À l’occasion d’un banquet donné par le lord-maire de la Cité de Londres, lundi 13 novembre, la Première ministre britannique a dénoncé, de la part de la Russie, des agissements « de grande ampleur » qui « menacent l’ordre international », indique RBC, citant The Guardian. Ordre dont dépendent, a-t-elle souligné, tous les pays occidentaux. Dans le viseur de Mme May, en particulier, des manœuvres d’ingérence russes dans les élections d’autres pays et la propagation depuis la Russie de « fausses informations ».

Après avoir énuméré toutes les tentatives russes de « saper, ces dernières années, les institutions occidentales », Mme May a déclaré : « J’ai un message très simple pour la Russie. Nous savons ce que vous faites. Et vous n’y arriverez pas. Parce que vous sous-estimez la capacité de résistance de nos démocraties, l’attraction durable qu’exercent les sociétés libres et ouvertes, et le dévouement des nations occidentales aux alliances qui nous unissent. »

La Première ministre britannique a ensuite prévenu : « Le Royaume-Uni fera tout ce qu’il faut pour se défendre, et va aussi travailler avec ses alliés pour agir de la même façon [que la Russie]. » À l’en croire, outre l’ingérence dans les processus électoraux d’autres pays et la propagation de fausses informations, la Russie est aussi coupable de piratage informatique contre le ministère danois de la Défense et le Bundestag allemand, « parmi beaucoup d’autres ».
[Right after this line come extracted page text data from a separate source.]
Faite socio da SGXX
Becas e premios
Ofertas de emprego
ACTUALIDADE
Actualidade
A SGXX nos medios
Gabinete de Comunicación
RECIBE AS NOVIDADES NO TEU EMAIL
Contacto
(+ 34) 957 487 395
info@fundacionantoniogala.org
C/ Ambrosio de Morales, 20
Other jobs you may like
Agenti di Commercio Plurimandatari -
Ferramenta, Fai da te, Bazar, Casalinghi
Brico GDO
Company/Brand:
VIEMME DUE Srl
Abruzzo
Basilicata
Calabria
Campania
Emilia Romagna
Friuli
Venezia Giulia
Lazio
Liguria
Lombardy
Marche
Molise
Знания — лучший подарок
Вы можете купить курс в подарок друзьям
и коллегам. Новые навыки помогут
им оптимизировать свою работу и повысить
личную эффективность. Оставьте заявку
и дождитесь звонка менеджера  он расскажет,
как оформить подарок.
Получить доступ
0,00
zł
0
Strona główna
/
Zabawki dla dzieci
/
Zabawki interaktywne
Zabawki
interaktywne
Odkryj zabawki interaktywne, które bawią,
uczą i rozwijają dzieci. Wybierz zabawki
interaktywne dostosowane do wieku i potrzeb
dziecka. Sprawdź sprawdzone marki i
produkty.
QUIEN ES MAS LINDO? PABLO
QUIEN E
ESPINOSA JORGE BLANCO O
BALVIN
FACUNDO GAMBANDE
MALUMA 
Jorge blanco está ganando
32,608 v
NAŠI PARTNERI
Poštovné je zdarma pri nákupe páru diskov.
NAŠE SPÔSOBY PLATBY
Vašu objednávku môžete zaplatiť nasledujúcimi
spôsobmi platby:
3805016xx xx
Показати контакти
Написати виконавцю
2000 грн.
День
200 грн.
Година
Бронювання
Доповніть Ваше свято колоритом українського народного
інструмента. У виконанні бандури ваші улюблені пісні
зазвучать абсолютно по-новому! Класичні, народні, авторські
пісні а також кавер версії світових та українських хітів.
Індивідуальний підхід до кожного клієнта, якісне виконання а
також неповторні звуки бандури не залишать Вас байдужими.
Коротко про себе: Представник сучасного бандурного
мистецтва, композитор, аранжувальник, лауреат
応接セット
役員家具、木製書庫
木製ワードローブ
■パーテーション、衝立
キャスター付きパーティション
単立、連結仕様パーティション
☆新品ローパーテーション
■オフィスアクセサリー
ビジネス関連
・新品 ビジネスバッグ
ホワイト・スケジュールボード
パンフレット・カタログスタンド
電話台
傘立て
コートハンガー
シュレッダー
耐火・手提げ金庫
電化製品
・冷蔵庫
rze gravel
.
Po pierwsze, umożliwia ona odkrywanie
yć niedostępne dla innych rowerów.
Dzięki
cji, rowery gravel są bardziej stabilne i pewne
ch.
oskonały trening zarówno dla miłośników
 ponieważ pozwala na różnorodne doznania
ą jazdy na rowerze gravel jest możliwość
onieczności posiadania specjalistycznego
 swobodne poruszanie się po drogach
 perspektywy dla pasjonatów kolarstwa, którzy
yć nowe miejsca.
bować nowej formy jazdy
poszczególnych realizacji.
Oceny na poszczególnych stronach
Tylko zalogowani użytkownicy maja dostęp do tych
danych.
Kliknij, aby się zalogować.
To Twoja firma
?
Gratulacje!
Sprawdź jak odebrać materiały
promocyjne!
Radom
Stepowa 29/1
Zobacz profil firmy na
Si Londres ne souhaite pas « revenir à la guerre froide ou se trouver en état de confrontation perpétuelle » avec la Russie, elle se verra contrainte, si Moscou maintient le cap de sa politique actuelle, de défendre ses intérêts, ainsi que ceux de l’Europe et du reste du monde, a martelé la Première ministre.
Contre-attaque

Pour le sénateur russe Alexeï Pouchkov, qui a réagi aux critiques de Mme May mardi 14 novembre au matin sur son compte Twitter, l’ordre international doit être protégé non de la Russie, mais des adeptes des interventions militaires intempestives, des coups d’État et des renversements de régime.

« L’ordre mondial cher à May, avec l’occupation de l’Irak, la guerre en Libye et l’apparition de l’EI et du terrorisme en Europe, a fait son temps. Et attaquer la Russie ne le sauvera pas », a-t-il écrit, avant de répondre aux accusations de Mme May sur les tentatives russes d’utiliser l’information comme une arme.

« À propos des fausses nouvelles : que May se rappelle des mensonges de Blair sur l’Irak, des mensonges perpétuels de leurs médias sur la Syrie et l’Ukraine », a-t-il affirmé, dans un post suivant.